#### The data
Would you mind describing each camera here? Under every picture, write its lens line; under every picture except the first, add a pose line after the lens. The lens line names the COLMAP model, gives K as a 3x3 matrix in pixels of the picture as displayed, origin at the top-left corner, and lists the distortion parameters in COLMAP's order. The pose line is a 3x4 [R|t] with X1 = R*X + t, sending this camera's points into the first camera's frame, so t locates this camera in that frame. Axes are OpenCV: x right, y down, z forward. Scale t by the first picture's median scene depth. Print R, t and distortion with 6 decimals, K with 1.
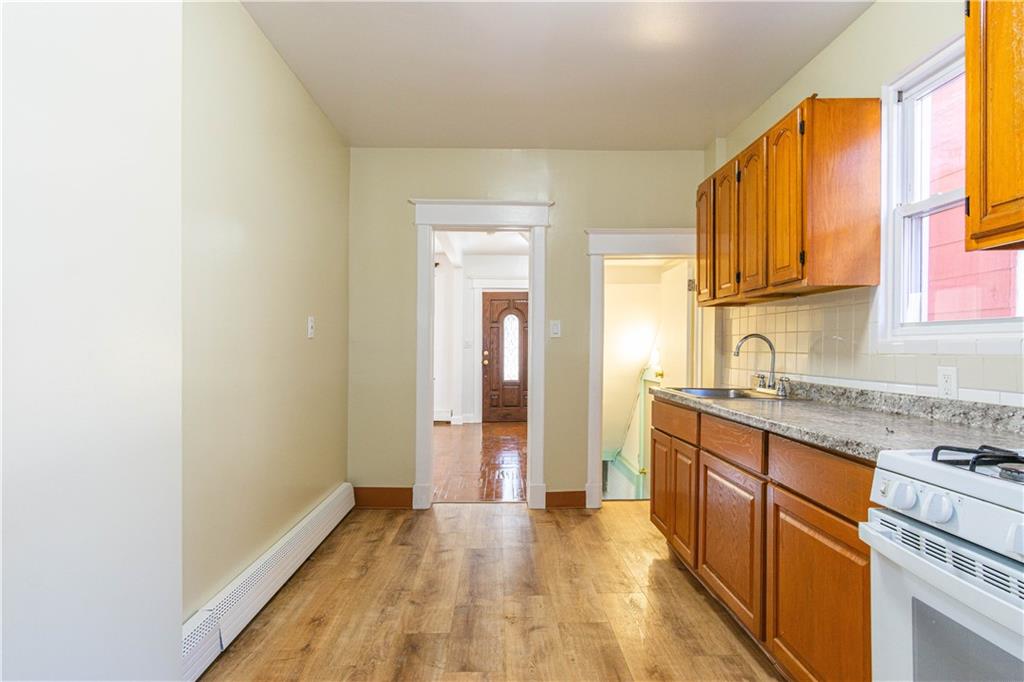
lens RADIAL K [[549.1, 0, 511.0], [0, 549.1, 340.8], [0, 0, 1]] dist [0.000477, -0.000039]
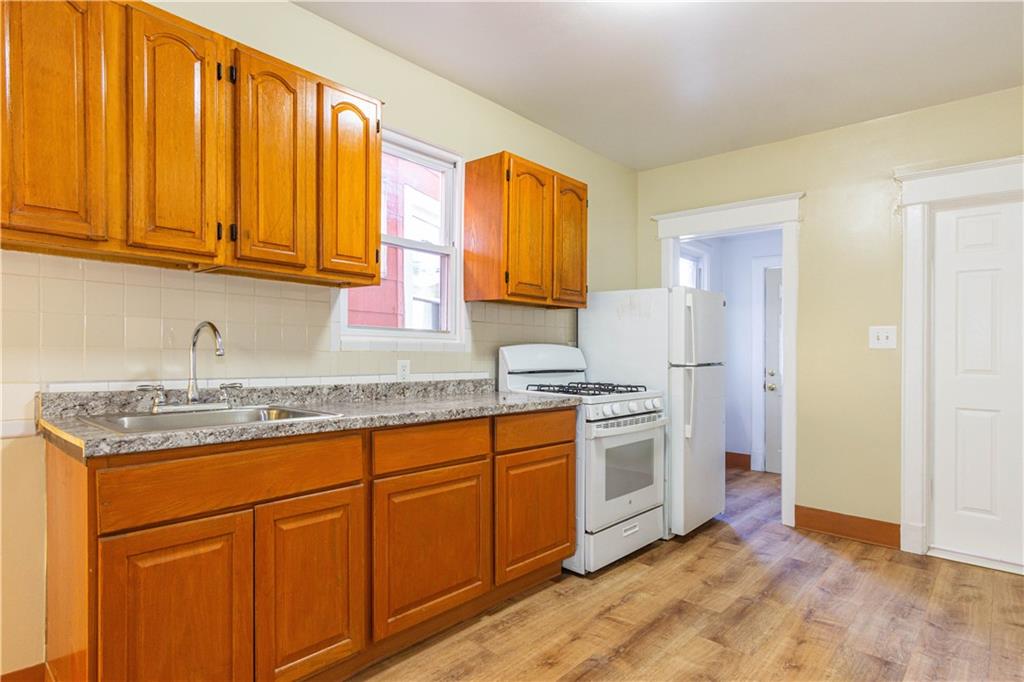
lens RADIAL K [[549.1, 0, 511.0], [0, 549.1, 340.8], [0, 0, 1]] dist [0.000477, -0.000039]
pose [[-0.725593, -0.002826, 0.688119, -0.387298], [-0.028028, 0.999283, -0.025451, 0.024691], [-0.687553, -0.037754, -0.725152, 1.774067]]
########
Exercise instructions — Reproduce every line of the material precisely, omitting its pictures.

Task result —
Would you mind describing each camera here? Under every picture, write its lens line; under every picture except the first, add a pose line after the lens. The lens line names the COLMAP model, gives K as a 3x3 matrix in pixels of the picture as displayed, origin at the top-left corner, and lists the distortion parameters in COLMAP's order. The pose line is a 3x4 [R|t] with X1 = R*X + t, sending this camera's points into the first camera's frame, so t locates this camera in that frame. Axes are OpenCV: x right, y down, z forward. Scale t by the first picture's median scene depth. Print R, t and distortion with 6 decimals, K with 1.
lens RADIAL K [[549.1, 0, 511.0], [0, 549.1, 340.8], [0, 0, 1]] dist [0.000477, -0.000039]
lens RADIAL K [[549.1, 0, 511.0], [0, 549.1, 340.8], [0, 0, 1]] dist [0.000477, -0.000039]
pose [[-0.725593, -0.002826, 0.688119, -0.387298], [-0.028028, 0.999283, -0.025451, 0.024691], [-0.687553, -0.037754, -0.725152, 1.774067]]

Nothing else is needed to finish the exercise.